DATA IN THIS EXERCISE:

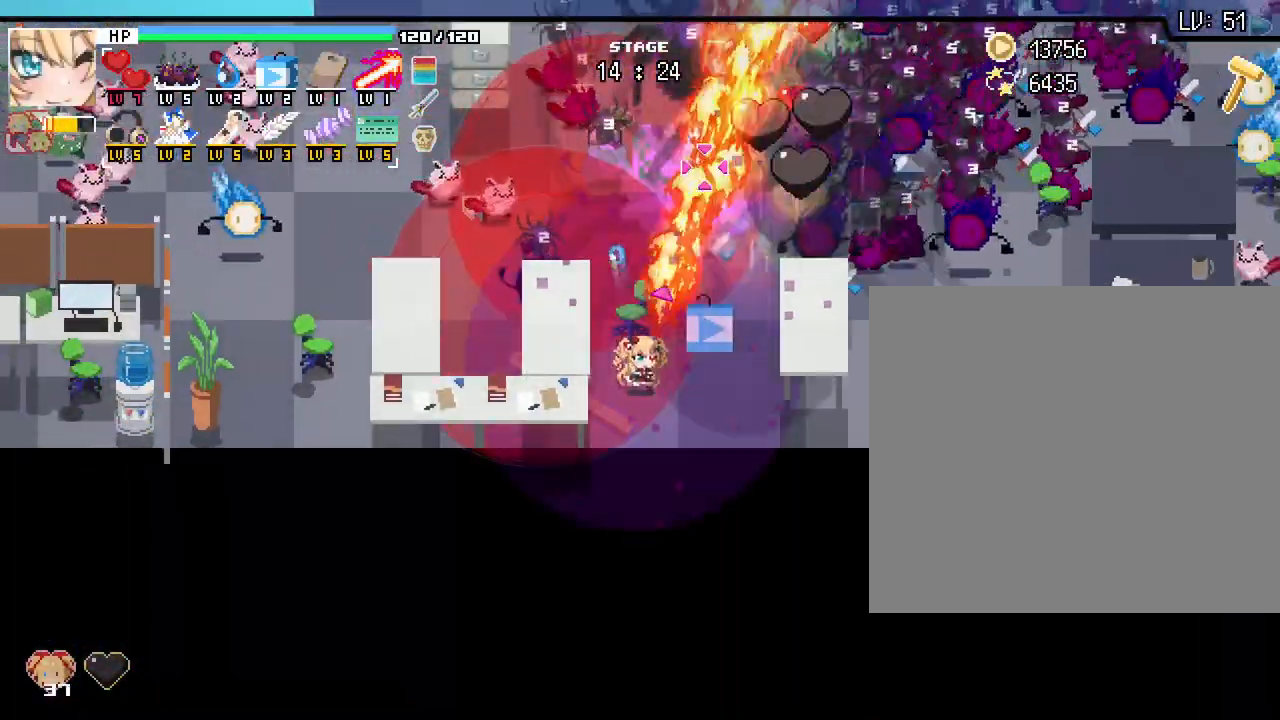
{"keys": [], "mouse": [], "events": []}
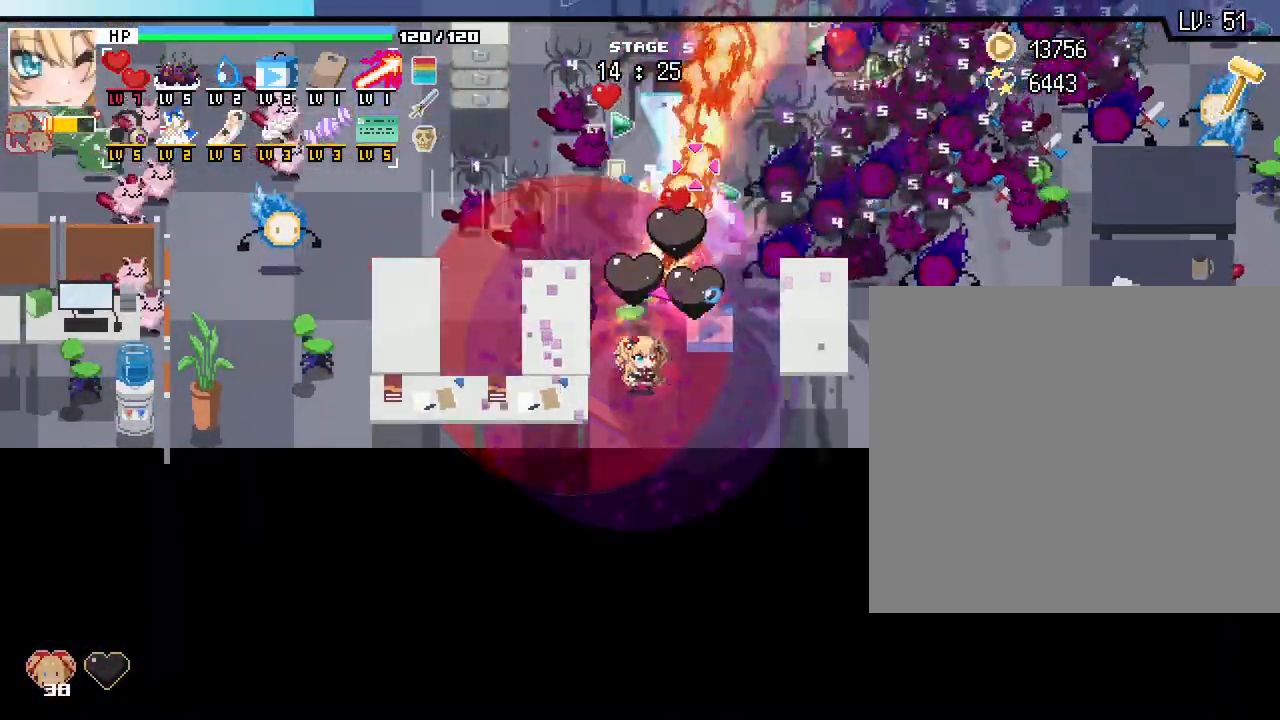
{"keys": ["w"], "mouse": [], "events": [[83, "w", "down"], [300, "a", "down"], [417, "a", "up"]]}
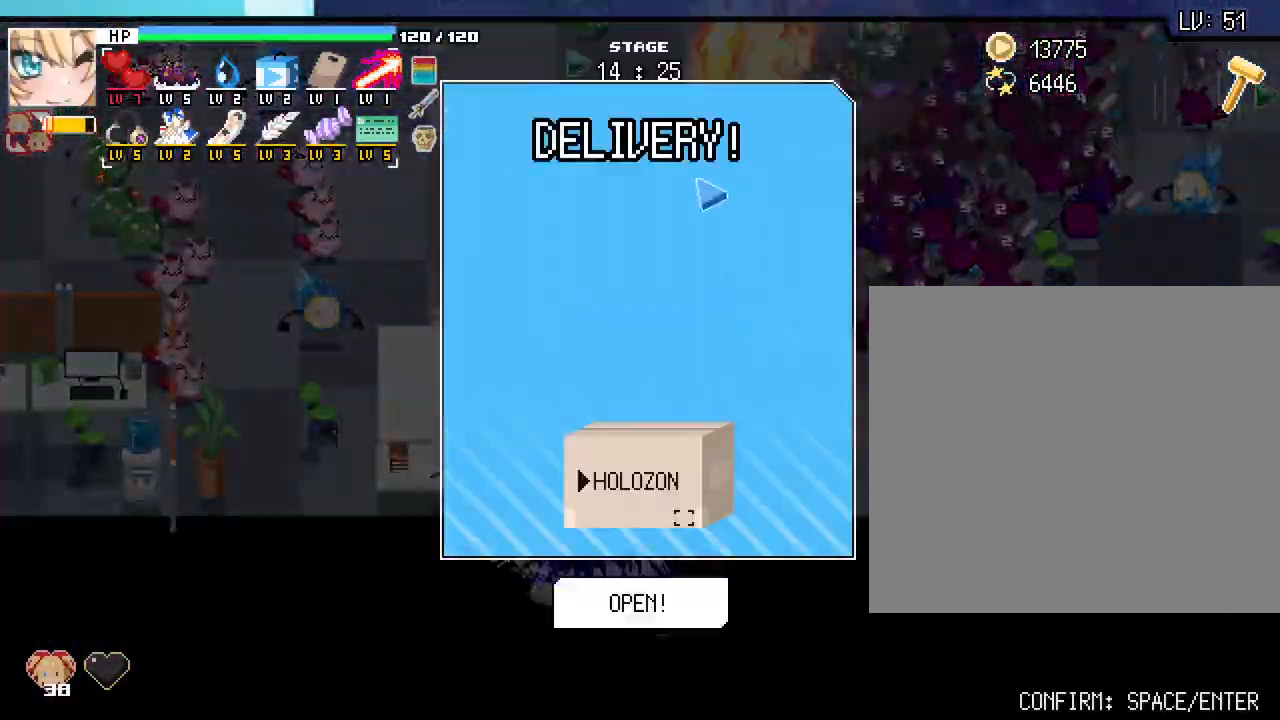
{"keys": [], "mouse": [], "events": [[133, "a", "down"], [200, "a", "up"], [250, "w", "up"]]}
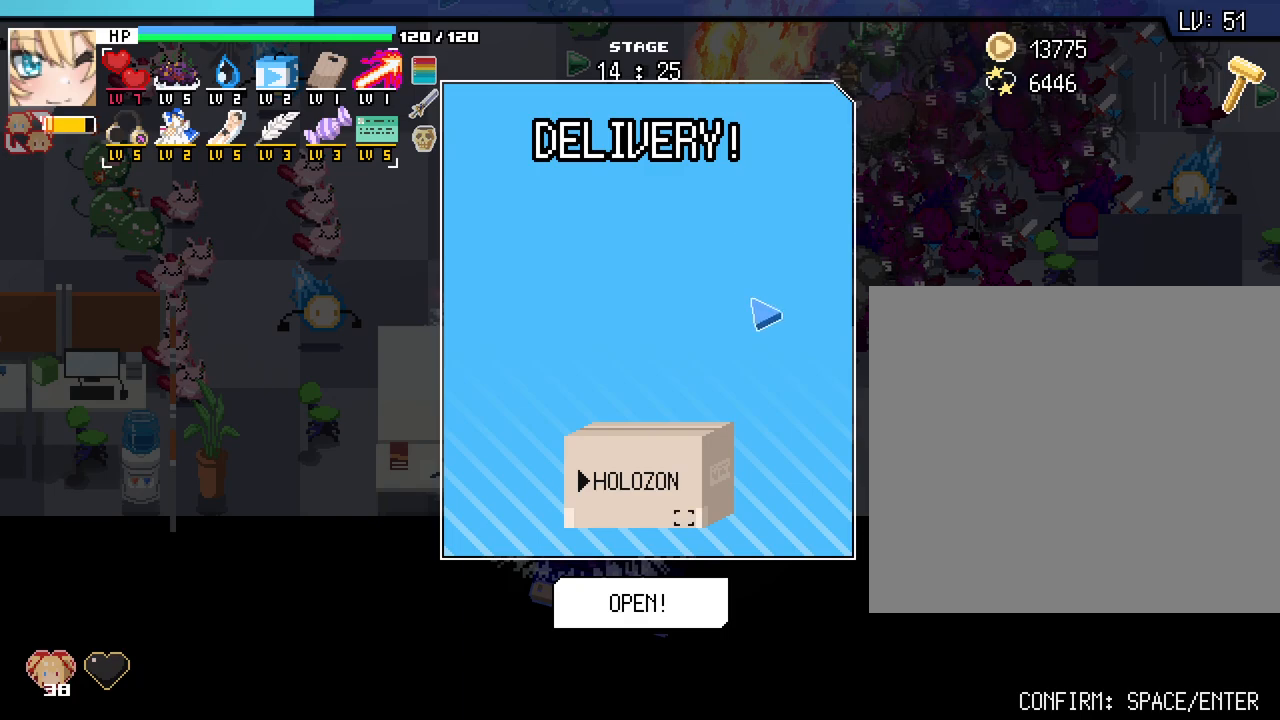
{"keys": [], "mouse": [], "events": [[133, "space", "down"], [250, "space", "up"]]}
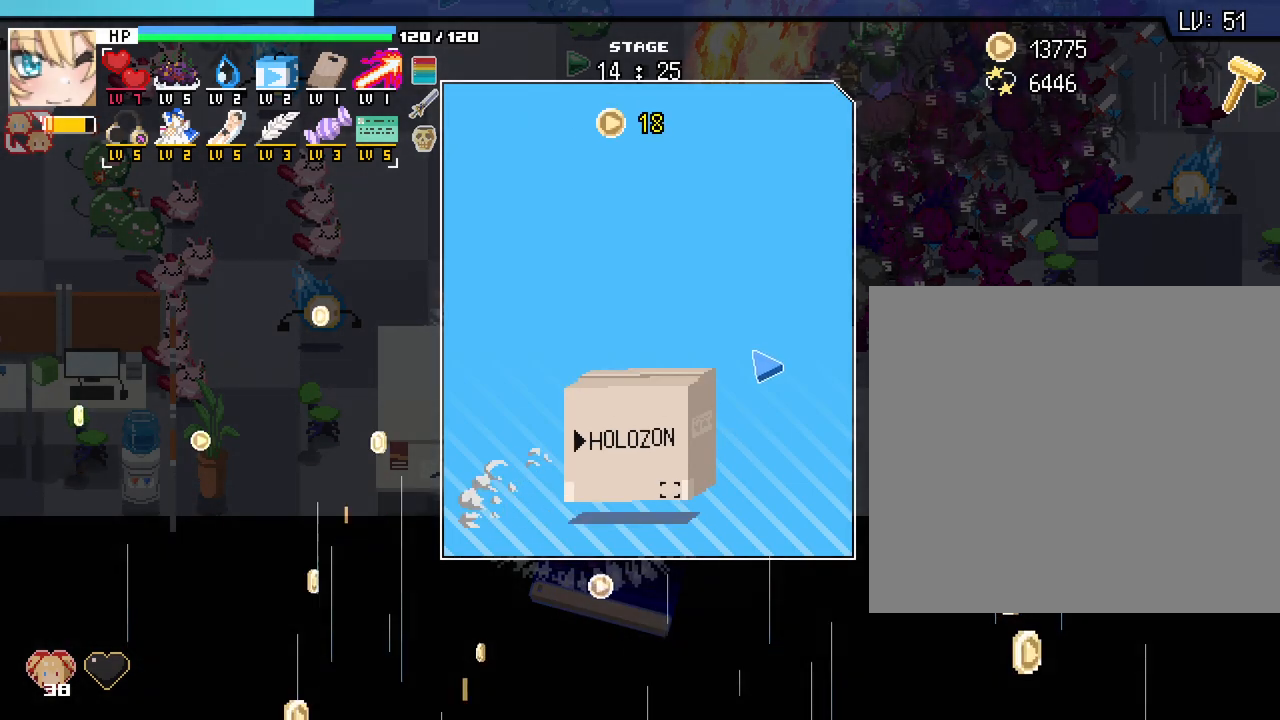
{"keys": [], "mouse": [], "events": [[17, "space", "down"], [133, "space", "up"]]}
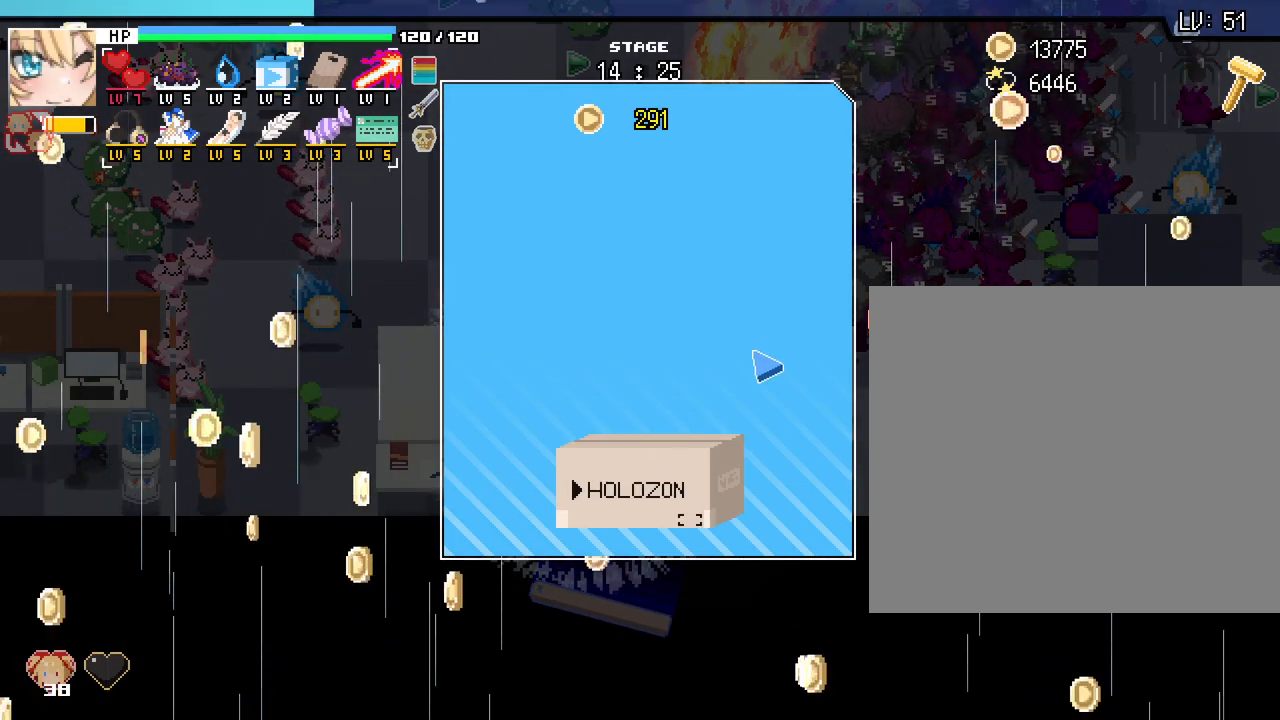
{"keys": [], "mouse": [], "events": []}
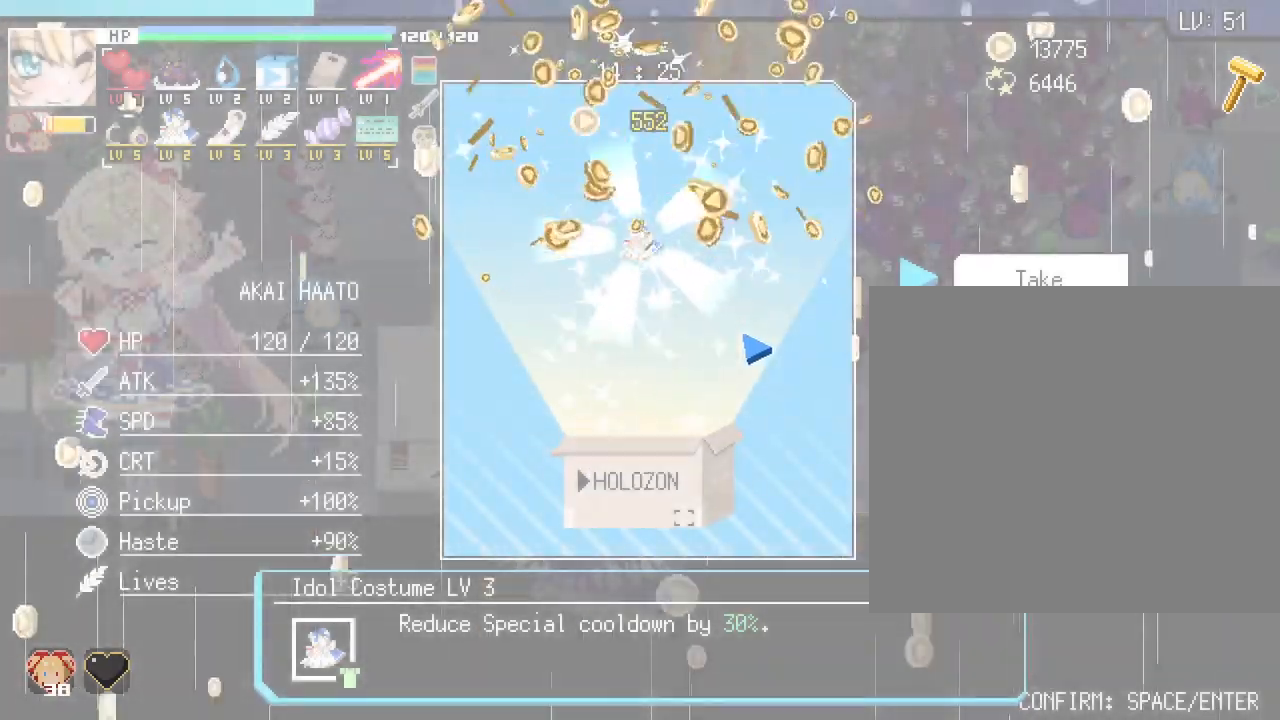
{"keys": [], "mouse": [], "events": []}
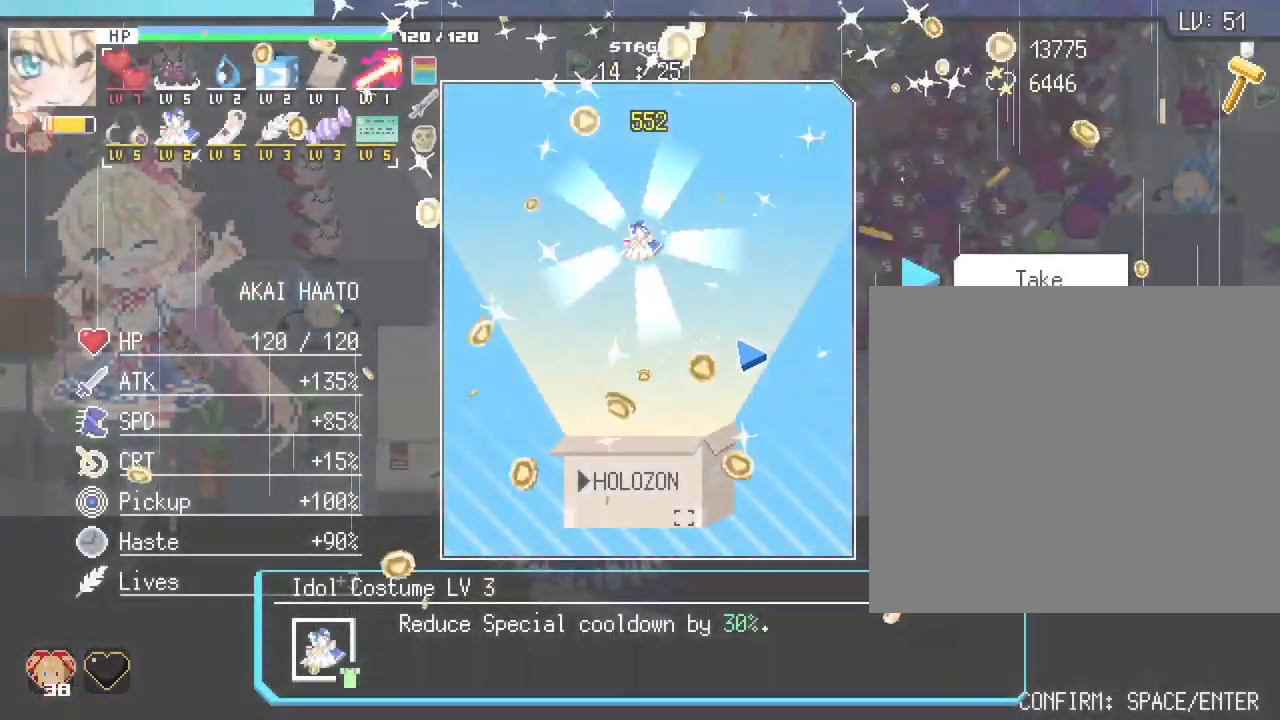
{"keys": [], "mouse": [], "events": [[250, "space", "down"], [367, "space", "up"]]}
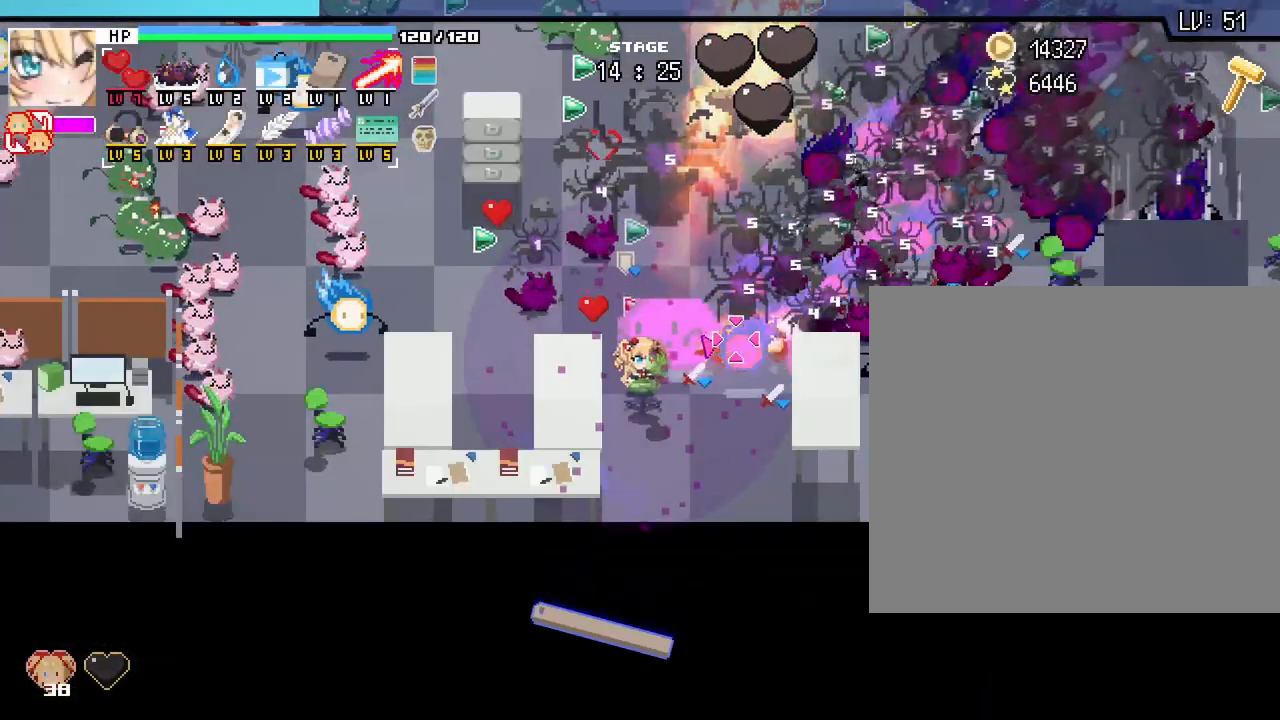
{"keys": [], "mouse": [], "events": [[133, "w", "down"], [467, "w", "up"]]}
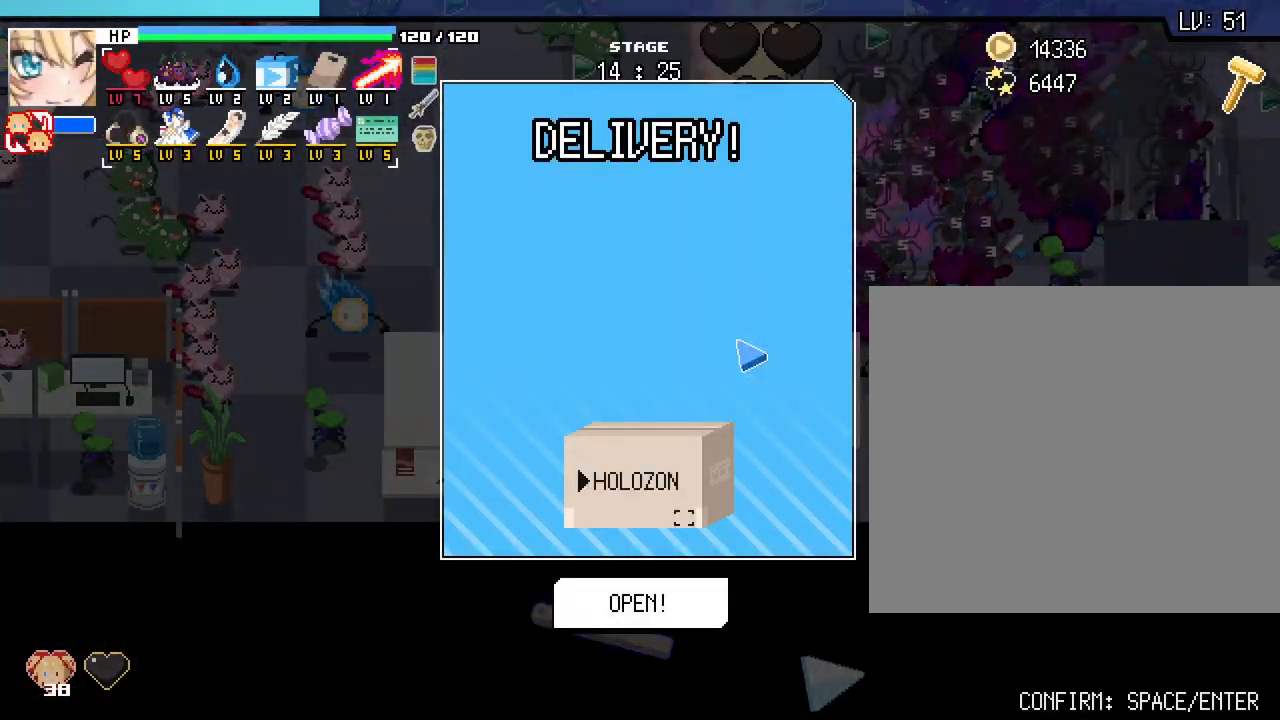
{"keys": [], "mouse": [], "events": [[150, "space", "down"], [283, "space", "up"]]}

ASSIGNED TASK: Read the listing above, then copy every line that includes the string "down".

TASK RESPONSE:
{"keys": ["w"], "mouse": [], "events": [[83, "w", "down"], [300, "a", "down"], [417, "a", "up"]]}
{"keys": [], "mouse": [], "events": [[133, "a", "down"], [200, "a", "up"], [250, "w", "up"]]}
{"keys": [], "mouse": [], "events": [[133, "space", "down"], [250, "space", "up"]]}
{"keys": [], "mouse": [], "events": [[17, "space", "down"], [133, "space", "up"]]}
{"keys": [], "mouse": [], "events": [[250, "space", "down"], [367, "space", "up"]]}
{"keys": [], "mouse": [], "events": [[133, "w", "down"], [467, "w", "up"]]}
{"keys": [], "mouse": [], "events": [[150, "space", "down"], [283, "space", "up"]]}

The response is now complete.